Madame la présidente, mesdames, messieurs les sénateurs, vous le savez, la lutte contre la fraude et l’évasion fiscales est une priorité du Gouvernement, comme l’ont par exemple montré les mesures qui ont été prises dans le cadre du projet de loi de finances pour 2013.
Je sais que, à l’instar des députés, les sénateurs sont très impliqués sur ces questions. D'ailleurs, je me réjouis que, hier soir, à l’Assemblée nationale, un amendement à la loi bancaire, imposant aux banques une transparence de leurs activités, pays par pays, ait été adopté en commission, avec le soutien du Gouvernement. La France pourrait ainsi être le premier pays au monde à imposer une telle transparence, laquelle, comme chacun le sait, est un outil puissant de lutte contre les paradis fiscaux.
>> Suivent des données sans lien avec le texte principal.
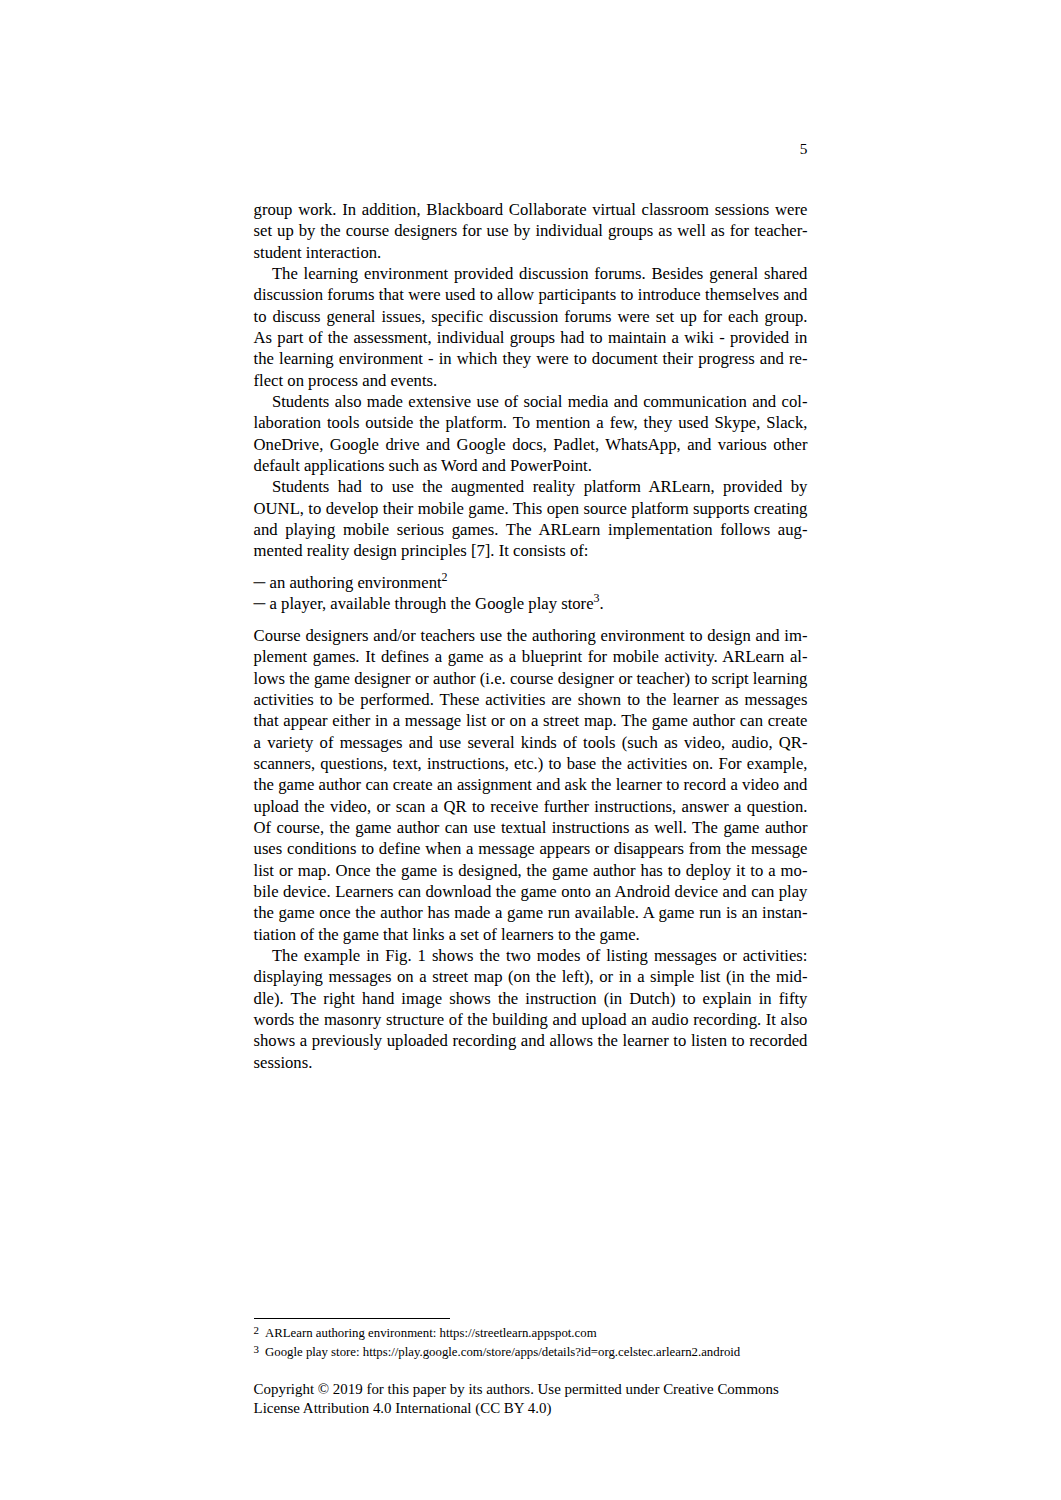5
group work. In addition, Blackboard Collaborate virtual classroom sessions were set up by the course designers for use by individual groups as well as for teacher-student interaction.
The learning environment provided discussion forums. Besides general shared discussion forums that were used to allow participants to introduce themselves and to discuss general issues, specific discussion forums were set up for each group. As part of the assessment, individual groups had to maintain a wiki - provided in the learning environment - in which they were to document their progress and reflect on process and events.
Students also made extensive use of social media and communication and collaboration tools outside the platform. To mention a few, they used Skype, Slack, OneDrive, Google drive and Google docs, Padlet, WhatsApp, and various other default applications such as Word and PowerPoint.
Students had to use the augmented reality platform ARLearn, provided by OUNL, to develop their mobile game. This open source platform supports creating and playing mobile serious games. The ARLearn implementation follows augmented reality design principles [7]. It consists of:
an authoring environment2
a player, available through the Google play store3.
Course designers and/or teachers use the authoring environment to design and implement games. It defines a game as a blueprint for mobile activity. ARLearn allows the game designer or author (i.e. course designer or teacher) to script learning activities to be performed. These activities are shown to the learner as messages that appear either in a message list or on a street map. The game author can create a variety of messages and use several kinds of tools (such as video, audio, QR-scanners, questions, text, instructions, etc.) to base the activities on. For example, the game author can create an assignment and ask the learner to record a video and upload the video, or scan a QR to receive further instructions, answer a question. Of course, the game author can use textual instructions as well. The game author uses conditions to define when a message appears or disappears from the message list or map. Once the game is designed, the game author has to deploy it to a mobile device. Learners can download the game onto an Android device and can play the game once the author has made a game run available. A game run is an instantiation of the game that links a set of learners to the game.
The example in Fig. 1 shows the two modes of listing messages or activities: displaying messages on a street map (on the left), or in a simple list (in the middle). The right hand image shows the instruction (in Dutch) to explain in fifty words the masonry structure of the building and upload an audio recording. It also shows a previously uploaded recording and allows the learner to listen to recorded sessions.
2 ARLearn authoring environment: https://streetlearn.appspot.com
3 Google play store: https://play.google.com/store/apps/details?id=org.celstec.arlearn2.android
Copyright © 2019 for this paper by its authors. Use permitted under Creative Commons License Attribution 4.0 International (CC BY 4.0)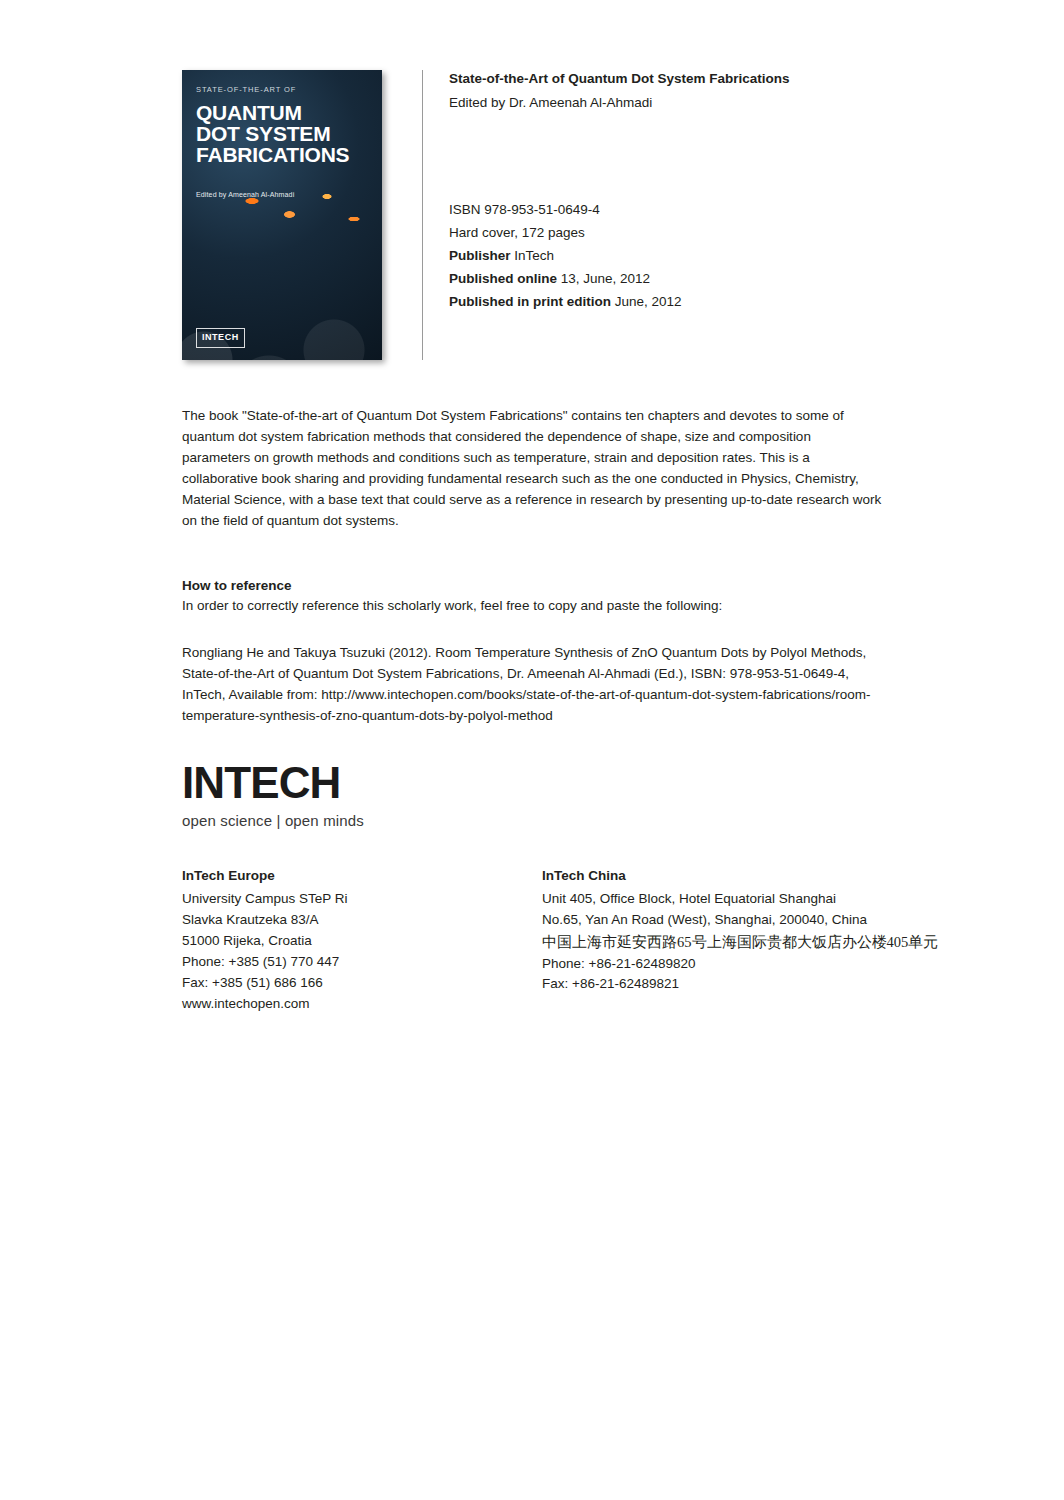State-of-the-art of
Quantum Dot System Fabrications
Edited by Ameenah Al-Ahmadi
INTECH
State-of-the-Art of Quantum Dot System Fabrications
Edited by Dr. Ameenah Al-Ahmadi
ISBN 978-953-51-0649-4
Hard cover, 172 pages
Publisher InTech
Published online 13, June, 2012
Published in print edition June, 2012
The book "State-of-the-art of Quantum Dot System Fabrications" contains ten chapters and devotes to some of quantum dot system fabrication methods that considered the dependence of shape, size and composition parameters on growth methods and conditions such as temperature, strain and deposition rates. This is a collaborative book sharing and providing fundamental research such as the one conducted in Physics, Chemistry, Material Science, with a base text that could serve as a reference in research by presenting up-to-date research work on the field of quantum dot systems.
How to reference
In order to correctly reference this scholarly work, feel free to copy and paste the following:
Rongliang He and Takuya Tsuzuki (2012). Room Temperature Synthesis of ZnO Quantum Dots by Polyol Methods, State-of-the-Art of Quantum Dot System Fabrications, Dr. Ameenah Al-Ahmadi (Ed.), ISBN: 978-953-51-0649-4, InTech, Available from: http://www.intechopen.com/books/state-of-the-art-of-quantum-dot-system-fabrications/room-temperature-synthesis-of-zno-quantum-dots-by-polyol-method
INTECH
open science | open minds
InTech Europe
University Campus STeP Ri
Slavka Krautzeka 83/A
51000 Rijeka, Croatia
Phone: +385 (51) 770 447
Fax: +385 (51) 686 166
www.intechopen.com
InTech China
Unit 405, Office Block, Hotel Equatorial Shanghai
No.65, Yan An Road (West), Shanghai, 200040, China
中国上海市延安西路65号上海国际贵都大饭店办公楼405单元
Phone: +86-21-62489820
Fax: +86-21-62489821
Comme vous le savez, lors du sommet du G20 de Londres du 2 avril 2009, l’OCDE a établi et fait publier les listes grises et noires de « paradis fiscaux », listes désormais bien connues. La France a alors engagé des négociations avec les pays figurant sur ces listes : ont été conclus des avenants, lorsqu’il existait déjà une convention fiscale entre la France et les États concernés, et des accords d’échange de renseignements fiscaux, dans les autres cas.
Depuis mars 2009, la France a signé deux conventions fiscales, onze avenants et vingt-huit accords d’échange de renseignements. Au total, cent quarante-deux accords ont été conclus, faisant de notre pays l’un des plus entreprenants dans l’action internationale en faveur de la transparence fiscale.
C’est dans ce contexte que s’inscrivent l’accord relatif à l’échange de renseignements en matière fiscale entre la France et les Pays-Bas pour ce qui est d’Aruba, lequel, comme chacun le sait, est un territoire au large du Venezuela, et l’avenant à la convention entre la France et le Sultanat d’Oman en vue d’éviter les doubles impositions, qui font l’objet des projets de loi aujourd’hui soumis à votre approbation.
Ces accords ont pour objet principal la mise en place d’un cadre juridique permettant un échange de renseignements effectif et sans restriction. Ces accords prévoient notamment la levée du secret bancaire, ce qui, évidemment, est un élément essentiel. En outre, ils sont conformes aux standards internationaux les plus récents en matière de transparence et d’échange d’informations fiscales, et particulièrement aux modèles de convention élaborés par l’OCDE. Certes, ces standards pourraient encore être améliorés, mais c’est un premier pas important en matière de lutte contre les pratiques fiscales dommageables.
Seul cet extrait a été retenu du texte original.